The difference isn’t confined to personal health risks, either. An oft-cited 2010 study by the medical journal The Lancet graded a range of common drugs based on 16 potential harms to users and society, and found marijuana far safer than alcohol to individual users and to society. Alcohol, the study found, was the most harmful drug overall, beating even heroin and crack.
It’s not quite as clear-cut as that, though, Wenk said. Comparing the potential harm of alcohol and marijuana is an apples-and-oranges prospect, he said. Nobody can predict what a specific drug will do to a specific person. It is clear, though, that neurogenesis — the production of new brain cells within the hippocampus — is decreased by binge drinking, while evidence from animal studies suggests it may actually be increased by marijuana use, he said. And, contrary to the notion of marijuana as a gateway to harder drugs, there’s evidence that it can lessen people’s reliance on opioids, he said.
Still, the county celebrates its local craft beverage industry, while banning the marijuana industry. In 2011, the county dedicated $70,000 in economic development funding to directional signage to help tourists find wineries. The county’s economic development agency — a public-private partnership whose board includes representatives from county and city governments — touts the industry on its website, and last year awarded its annual $10,000 Enterprise Challenge grant to a brewery. That money came from sponsors, not taxpayers, but it’s just one example of the county’s tacit endorsement of its alcohol industry.

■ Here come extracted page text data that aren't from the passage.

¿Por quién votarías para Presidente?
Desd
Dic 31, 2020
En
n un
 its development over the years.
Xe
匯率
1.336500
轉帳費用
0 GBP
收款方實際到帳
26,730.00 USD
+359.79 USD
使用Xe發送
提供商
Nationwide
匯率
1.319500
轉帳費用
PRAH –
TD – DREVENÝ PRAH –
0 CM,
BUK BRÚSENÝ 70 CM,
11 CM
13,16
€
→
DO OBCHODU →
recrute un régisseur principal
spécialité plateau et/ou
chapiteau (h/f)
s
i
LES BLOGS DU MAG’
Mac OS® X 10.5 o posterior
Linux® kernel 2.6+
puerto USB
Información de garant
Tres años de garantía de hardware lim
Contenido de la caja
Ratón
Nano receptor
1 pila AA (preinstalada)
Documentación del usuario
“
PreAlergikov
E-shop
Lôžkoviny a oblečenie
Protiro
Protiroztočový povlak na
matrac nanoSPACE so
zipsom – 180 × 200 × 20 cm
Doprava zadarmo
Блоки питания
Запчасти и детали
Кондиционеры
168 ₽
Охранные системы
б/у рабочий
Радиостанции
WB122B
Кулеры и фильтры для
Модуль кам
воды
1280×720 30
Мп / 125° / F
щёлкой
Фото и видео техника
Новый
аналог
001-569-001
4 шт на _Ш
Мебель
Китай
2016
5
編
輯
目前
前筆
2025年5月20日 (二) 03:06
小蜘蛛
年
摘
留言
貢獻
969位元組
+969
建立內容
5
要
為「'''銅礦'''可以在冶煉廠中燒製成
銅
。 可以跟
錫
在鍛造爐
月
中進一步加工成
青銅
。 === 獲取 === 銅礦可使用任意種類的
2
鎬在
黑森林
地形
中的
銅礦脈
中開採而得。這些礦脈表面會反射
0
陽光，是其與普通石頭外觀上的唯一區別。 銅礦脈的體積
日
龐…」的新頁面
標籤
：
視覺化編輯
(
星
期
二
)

Those actions serve “the best interests of the county,” according to County Commissioner Mike Leita. It’s not a matter of weighing the relative dangers of marijuana and alcohol, he said; it’s a matter of responding to the wishes of the citizens who voted in favor of the ban.
“The voters twice did not support recreational marijuana in Yakima County, so it’s pretty straightforward from the commissioners’ perspective,” Leita said.
This despite all three county commissioners generally holding small-government views that prioritize private rights. That ethos, which includes a disdain for over-regulation of business, isn’t the only thing at play, Leita said. It has to be balanced by a practical approach that allows for community input, he said.
“We’re private-rights advocates,” he said. “We’re conservative in terms of protecting private rights. But we’re also elected representatives, and in this matter the voters have spoken.”
Advocates, however, argue that the jobs created by having 28 pot businesses and the tax revenue associated with the industry are in the true best interests of the county. If the ban were lifted, those numbers would likely increase based on the county’s geographically advantageous marijuana-growing conditions, McPhee said.
“It’s a massive industry,” he said. “And the county commissioners are throwing it away.”
In a decade or two, the question may be made moot. Wenk believes the end of the federal marijuana prohibition may come as soon as that. The reasons for allowing it are just more compelling than the reasons for banning it, he said.
“I think it’s inevitable,” Wenk said. “It’s going to be made recreationally available throughout the United States.”